Are we preparing students to be chefs or cooks?
Over 7 years ago I first posed this question in a Youtube Video you can watch below. I had recently lost my brother to cancer, and was wrestling with all the ways he impacted my life and changed my mindset on learning and leading.
This was pre-pandemic, pre-AI, and so much has changed since then…
Yet, the message has never been more important.
This week an article went extremely viral (millions and millions of views), titled, “Something Big Is Happening”.
Yes, some folks are saying it is an extremist alarm about AI, and others are questioning if it is content marketing disguised as a thought-piece.
But, hidden in this article was a quote that made me think about the difference between Cooks and Chefs, and what we are doing in schools. It’s long, but worth reading and thinking about:
Here's the thing nobody outside of tech quite understands yet: the reason so many people in the industry are sounding the alarm right now is because this already happened to us. We're not making predictions. We're telling you what already occurred in our own jobs, and warning you that you're next.
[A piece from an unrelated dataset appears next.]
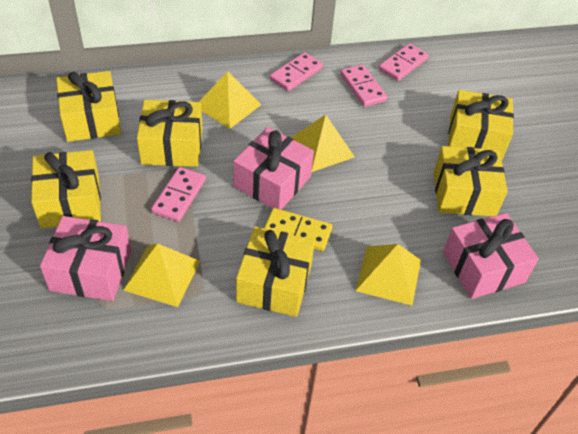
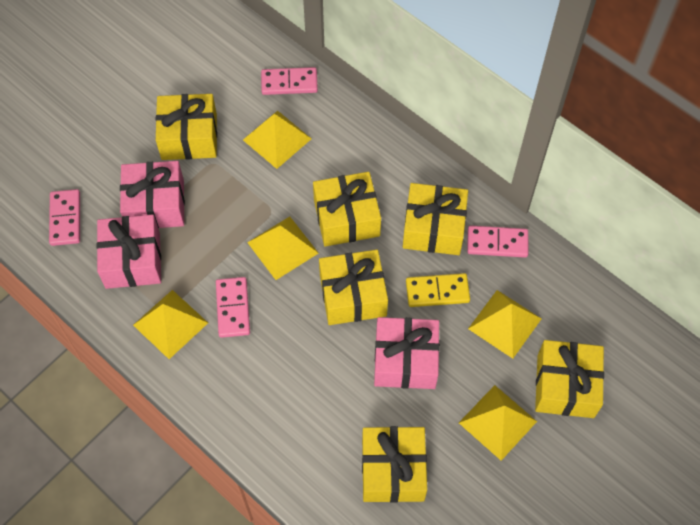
yellow pyramid: 4 -> 5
For years, AI had been improving steadily. Big jumps here and there, but each big jump was spaced out enough that you could absorb them as they came. Then in 2025, new techniques for building these models unlocked a much faster pace of progress. And then it got even faster. And then faster again. Each new model wasn't just better than the last... it was better by a wider margin, and the time between new model releases was shorter. I was using AI more and more, going back and forth with it less and less, watching it handle things I used to think required my expertise.
Then, on February 5th, two major AI labs released new models on the same day: GPT-5.3 Codex from OpenAI, and Opus 4.6 from Anthropic (the makers of Claude, one of the main competitors to ChatGPT). And something clicked. Not like a light switch... more like the moment you realize the water has been rising around you and is now at your chest.
I am no longer needed for the actual technical work of my job. I describe what I want built, in plain English, and it just... appears. Not a rough draft I need to fix. The finished thing. I tell the AI what I want, walk away from my computer for four hours, and come back to find the work done. Done well, done better than I would have done it myself, with no corrections needed. A couple of months ago, I was going back and forth with the AI, guiding it, making edits. Now I just describe the outcome and leave.
Let me give you an example so you can understand what this actually looks like in practice. I'll tell the AI: "I want to build this app. Here's what it should do, here's roughly what it should look like. Figure out the user flow, the design, all of it." And it does. It writes tens of thousands of lines of code. Then, and this is the part that would have been unthinkable a year ago, it opens the app itself. It clicks through the buttons. It tests the features. It uses the app the way a person would. If it doesn't like how something looks or feels, it goes back and changes it, on its own. It iterates, like a developer would, fixing and refining until it's satisfied. Only once it has decided the app meets its own standards does it come back to me and say: "It's ready for you to test." And when I test it, it's usually perfect.
I'm not exaggerating. That is what my Monday looked like this week.
What does this mean for all of us in education? For those of us who care about kids and their learning experiences?
1. The "standard playbook" is breaking in real-time
The traditional path of good grades → good college → stable professional job is pointing students directly toward the roles most vulnerable to AI displacement. Within 1-3 years, you need to fundamentally rethink what you're preparing students for, or better yet, what you are not helping them prepare for. The jobs that looked like safe bets (lawyer, accountant, engineer, doctor, analyst, even software engineer) are experiencing rapid transformation right now.
This doesn't mean our current educational curriculum and process doesn't matter, but the focus needs to shift dramatically towards teaching students to work fluently with AI tools, developing genuine curiosity and adaptability over credentials, and helping them pursue things they're actually passionate about (since the stable career ladder they're climbing may not exist when they graduate).
2. AI Fluency is becoming as fundamental as reading—and you have a narrow window
The article emphasizes that being early to understand and use these tools is the single biggest advantage right now. For K-12 education, this means we have maybe 1-3 years to build AI fluency into our curriculum before it becomes baseline expectation rather than competitive advantage.
Students need hands-on experience using AI for real work. This is not just learning about AI, but actively using current tools to research, write, analyze, and create.
The students who graduate comfortable iterating with AI, knowing how to get useful output, and understanding what these tools can and can't do will have a massive advantage over peers who treated it as off-limits or just a way to cheat on homework.
This is happening now, not in 10 years. The disruption the article describes is already underway in professional fields, and it will reach your students faster than the typical education system can adapt.
Of course, we should push back. Using AI for everything is ridiculous. Human interaction, learning experiences, discussions, and feedback become even more important in a world with all of this technology. As I’ve argued over and over and over again - we need to be intentional about creating AI-Resistant learning experiences.
But to ignore it, or act like it’s not that big of a deal, or it can’t do MY job, is just delaying the progress already happening all around us.
This is the CHEF moment. If anyone can be a Cook right now in almost any field. Who will become the Chefs?